Superman discovers that it was caused by the Army testing an experimental weapon. But he's not the only one, the evil genius Luthor also learns of the device and sets about to steal it. After two attempts, both foiled by the Man of Steel, Luthor challenges Superman to a contest pitting his scientific genius against Superman's super-human abilities.
The earliest adventures of Superman were very two dimensional in many different ways:
First, there's the art, which lacks the depth of shading today's artists employ. While this can occasionally lead to a panel that is confusing to the eye, or may look amateurish by modern standards, more often it just looks like a quaint style with an elegance all it's own in its simplicity.
Secondis the storylines which were as simple and black-and-white as the art. Luthor who wants to steal the earthquake machine and use it to dominate the planet is bad and must be stopped.
But there is also a moral two dimensionality to Golden Age comics like this, too. Superman never seeks out anyone who initially ordered the test, or asks what safety precautions the Army did or did not take before unleashing untold damages upon Metropolis. It was a much more quaint time. All that mattered was that it not fall into the wrong hands (no one asked, 'who was the right hands?').
It was a simpler time, and one must take that into account before diving into these back issues. For, to read a 1940s issue of Superman is not just to read about an early adventure of the Man of Tomorrow, it's to be transported to that Golden Age when superheroes first flourished everywere, from comic books to radio, film to newspapers, and everyone was trying to escape the Great Depression in their black-and-white adventures, even when they were printed in glorious four colors.

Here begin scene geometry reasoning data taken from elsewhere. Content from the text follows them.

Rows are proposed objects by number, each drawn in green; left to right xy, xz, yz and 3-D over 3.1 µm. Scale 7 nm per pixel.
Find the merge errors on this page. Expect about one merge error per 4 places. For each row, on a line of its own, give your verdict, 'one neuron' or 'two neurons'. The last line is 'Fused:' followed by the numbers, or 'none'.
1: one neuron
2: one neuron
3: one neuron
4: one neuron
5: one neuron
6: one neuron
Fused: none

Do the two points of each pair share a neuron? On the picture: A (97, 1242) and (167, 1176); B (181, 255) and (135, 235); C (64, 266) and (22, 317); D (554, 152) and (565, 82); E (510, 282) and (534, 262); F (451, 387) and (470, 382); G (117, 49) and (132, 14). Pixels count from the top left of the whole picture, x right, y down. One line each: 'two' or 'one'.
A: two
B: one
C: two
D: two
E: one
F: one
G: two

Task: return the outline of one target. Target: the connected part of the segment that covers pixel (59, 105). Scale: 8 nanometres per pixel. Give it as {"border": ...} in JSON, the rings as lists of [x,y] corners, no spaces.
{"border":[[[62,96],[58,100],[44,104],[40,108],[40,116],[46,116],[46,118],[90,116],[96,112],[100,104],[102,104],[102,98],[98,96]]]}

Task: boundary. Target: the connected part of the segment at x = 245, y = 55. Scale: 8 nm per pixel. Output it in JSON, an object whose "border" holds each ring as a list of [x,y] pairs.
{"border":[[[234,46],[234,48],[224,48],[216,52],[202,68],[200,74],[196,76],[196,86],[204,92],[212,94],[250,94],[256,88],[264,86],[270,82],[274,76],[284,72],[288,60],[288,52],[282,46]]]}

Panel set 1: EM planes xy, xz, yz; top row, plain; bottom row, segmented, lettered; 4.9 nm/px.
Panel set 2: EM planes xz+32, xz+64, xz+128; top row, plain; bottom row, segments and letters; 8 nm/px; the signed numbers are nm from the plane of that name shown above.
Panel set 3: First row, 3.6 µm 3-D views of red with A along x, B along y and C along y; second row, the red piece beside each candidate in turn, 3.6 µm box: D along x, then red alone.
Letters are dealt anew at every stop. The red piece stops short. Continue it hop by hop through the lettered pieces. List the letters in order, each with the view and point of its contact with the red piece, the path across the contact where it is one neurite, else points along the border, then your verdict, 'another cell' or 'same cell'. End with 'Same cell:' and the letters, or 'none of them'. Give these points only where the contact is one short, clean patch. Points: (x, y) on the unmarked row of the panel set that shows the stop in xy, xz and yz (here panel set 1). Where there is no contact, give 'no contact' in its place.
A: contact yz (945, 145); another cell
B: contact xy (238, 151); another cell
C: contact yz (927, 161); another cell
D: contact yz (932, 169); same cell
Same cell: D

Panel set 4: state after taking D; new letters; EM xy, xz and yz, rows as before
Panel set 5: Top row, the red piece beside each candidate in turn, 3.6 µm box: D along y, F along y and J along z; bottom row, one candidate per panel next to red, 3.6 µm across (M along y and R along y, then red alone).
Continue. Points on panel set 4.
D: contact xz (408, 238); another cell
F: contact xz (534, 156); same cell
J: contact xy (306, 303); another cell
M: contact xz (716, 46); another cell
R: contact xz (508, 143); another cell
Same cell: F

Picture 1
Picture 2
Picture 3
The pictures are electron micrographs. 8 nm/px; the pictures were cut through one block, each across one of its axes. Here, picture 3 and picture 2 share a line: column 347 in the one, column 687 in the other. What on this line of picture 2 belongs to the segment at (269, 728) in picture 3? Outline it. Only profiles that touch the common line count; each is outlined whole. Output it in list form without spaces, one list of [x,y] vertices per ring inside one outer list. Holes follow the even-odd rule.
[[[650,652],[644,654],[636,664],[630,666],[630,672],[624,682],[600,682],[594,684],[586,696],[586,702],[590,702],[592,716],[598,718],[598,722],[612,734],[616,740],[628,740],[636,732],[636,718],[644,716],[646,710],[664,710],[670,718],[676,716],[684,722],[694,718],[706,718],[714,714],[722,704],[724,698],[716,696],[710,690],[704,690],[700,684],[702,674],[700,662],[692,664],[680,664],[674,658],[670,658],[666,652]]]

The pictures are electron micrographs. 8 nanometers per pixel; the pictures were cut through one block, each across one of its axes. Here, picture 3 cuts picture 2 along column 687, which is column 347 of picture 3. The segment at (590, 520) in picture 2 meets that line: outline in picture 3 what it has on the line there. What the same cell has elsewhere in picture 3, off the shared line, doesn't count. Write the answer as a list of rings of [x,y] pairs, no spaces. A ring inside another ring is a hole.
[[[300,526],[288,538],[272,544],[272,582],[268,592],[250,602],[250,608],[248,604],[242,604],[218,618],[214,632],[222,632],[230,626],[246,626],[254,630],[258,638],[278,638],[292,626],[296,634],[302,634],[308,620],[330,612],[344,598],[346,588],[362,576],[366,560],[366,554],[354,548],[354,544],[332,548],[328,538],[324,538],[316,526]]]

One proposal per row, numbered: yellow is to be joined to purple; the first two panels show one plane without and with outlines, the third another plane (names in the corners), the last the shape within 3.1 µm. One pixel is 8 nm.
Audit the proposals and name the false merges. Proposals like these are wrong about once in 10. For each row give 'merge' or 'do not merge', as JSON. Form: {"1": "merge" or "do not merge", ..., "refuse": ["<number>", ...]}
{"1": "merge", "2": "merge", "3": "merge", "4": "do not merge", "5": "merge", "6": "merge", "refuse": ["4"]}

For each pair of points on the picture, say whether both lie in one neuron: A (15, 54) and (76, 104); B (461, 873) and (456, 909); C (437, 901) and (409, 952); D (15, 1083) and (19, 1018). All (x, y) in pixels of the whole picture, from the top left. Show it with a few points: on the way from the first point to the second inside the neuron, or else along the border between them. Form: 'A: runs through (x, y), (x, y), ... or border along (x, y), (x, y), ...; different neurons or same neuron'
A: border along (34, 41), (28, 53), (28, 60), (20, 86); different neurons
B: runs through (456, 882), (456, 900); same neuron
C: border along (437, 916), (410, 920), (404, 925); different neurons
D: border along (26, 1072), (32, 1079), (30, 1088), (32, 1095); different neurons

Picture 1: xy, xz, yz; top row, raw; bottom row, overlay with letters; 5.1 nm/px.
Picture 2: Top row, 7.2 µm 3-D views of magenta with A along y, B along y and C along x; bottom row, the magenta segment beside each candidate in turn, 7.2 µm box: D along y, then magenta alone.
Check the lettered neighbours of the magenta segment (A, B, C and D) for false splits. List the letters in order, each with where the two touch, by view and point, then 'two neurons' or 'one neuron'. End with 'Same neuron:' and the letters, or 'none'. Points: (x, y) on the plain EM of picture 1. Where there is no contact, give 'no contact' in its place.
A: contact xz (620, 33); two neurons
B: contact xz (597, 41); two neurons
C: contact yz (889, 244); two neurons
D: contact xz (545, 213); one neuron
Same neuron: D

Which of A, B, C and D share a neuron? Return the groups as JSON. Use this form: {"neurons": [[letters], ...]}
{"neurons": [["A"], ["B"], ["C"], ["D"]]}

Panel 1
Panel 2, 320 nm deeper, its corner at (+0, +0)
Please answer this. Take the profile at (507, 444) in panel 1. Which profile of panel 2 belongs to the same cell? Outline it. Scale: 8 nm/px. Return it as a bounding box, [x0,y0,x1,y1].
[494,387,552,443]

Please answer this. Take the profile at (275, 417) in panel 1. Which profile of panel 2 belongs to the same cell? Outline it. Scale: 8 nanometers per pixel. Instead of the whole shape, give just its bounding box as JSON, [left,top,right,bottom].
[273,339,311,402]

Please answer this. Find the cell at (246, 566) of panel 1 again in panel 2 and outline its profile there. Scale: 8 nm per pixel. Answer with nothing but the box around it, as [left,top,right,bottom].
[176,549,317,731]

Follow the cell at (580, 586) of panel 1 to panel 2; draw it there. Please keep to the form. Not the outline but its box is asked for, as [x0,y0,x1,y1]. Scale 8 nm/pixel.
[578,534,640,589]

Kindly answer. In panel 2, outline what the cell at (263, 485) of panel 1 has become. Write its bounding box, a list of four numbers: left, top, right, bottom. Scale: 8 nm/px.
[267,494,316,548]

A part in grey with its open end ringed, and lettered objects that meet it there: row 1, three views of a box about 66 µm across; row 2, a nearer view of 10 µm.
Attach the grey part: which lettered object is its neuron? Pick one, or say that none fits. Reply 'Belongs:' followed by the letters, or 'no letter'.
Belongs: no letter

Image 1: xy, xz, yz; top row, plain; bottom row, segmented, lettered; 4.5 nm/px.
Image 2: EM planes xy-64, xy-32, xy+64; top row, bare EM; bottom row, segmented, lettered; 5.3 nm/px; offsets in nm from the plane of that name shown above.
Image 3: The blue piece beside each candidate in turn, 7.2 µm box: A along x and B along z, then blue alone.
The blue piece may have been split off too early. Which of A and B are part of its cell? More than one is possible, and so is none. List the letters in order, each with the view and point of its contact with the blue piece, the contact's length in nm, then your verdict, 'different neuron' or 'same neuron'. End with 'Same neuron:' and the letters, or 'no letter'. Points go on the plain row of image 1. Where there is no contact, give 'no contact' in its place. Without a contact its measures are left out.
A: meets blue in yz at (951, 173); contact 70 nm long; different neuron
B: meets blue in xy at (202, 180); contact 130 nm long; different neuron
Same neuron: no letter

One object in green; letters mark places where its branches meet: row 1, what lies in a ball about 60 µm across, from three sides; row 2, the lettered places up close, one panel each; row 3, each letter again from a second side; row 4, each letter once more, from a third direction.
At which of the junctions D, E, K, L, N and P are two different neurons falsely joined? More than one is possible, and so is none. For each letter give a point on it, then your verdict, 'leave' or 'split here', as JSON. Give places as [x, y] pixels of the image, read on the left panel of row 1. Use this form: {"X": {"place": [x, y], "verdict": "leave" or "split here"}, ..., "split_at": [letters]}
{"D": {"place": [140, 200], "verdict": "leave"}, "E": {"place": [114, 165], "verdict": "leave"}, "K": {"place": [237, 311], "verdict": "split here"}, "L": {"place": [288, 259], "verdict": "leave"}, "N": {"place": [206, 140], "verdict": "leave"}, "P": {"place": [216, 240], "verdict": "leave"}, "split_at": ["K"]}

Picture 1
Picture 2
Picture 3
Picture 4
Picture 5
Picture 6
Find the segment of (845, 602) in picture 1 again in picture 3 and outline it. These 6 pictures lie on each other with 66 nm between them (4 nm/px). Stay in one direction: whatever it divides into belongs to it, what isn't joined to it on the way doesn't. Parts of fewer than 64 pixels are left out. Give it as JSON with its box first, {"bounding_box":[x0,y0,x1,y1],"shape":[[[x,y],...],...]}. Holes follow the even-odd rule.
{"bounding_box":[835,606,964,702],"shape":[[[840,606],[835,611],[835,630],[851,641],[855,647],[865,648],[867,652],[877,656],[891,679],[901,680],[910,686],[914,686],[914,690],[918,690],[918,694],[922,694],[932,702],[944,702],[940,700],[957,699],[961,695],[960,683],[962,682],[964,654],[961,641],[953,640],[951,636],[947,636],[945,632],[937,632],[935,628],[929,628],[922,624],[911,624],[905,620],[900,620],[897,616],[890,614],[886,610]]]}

So, judged in terms of its time, this issue is actually a pretty good one. The art is among the best of the non-Shuster pre-war issues, and the story shows us a very rough idea of what might have (at the time) represented the limits of Superman's powers. Although, new powers were to appear almost every issue - even in this one we learn that Superman
'posses the ability to temporarily halt the beating of his heart'
Most importantly, Luthor becomes Superman's second recurring nemesis (after the Ultra-Humanite), and by issue's end we already know we haven't seen the last of him!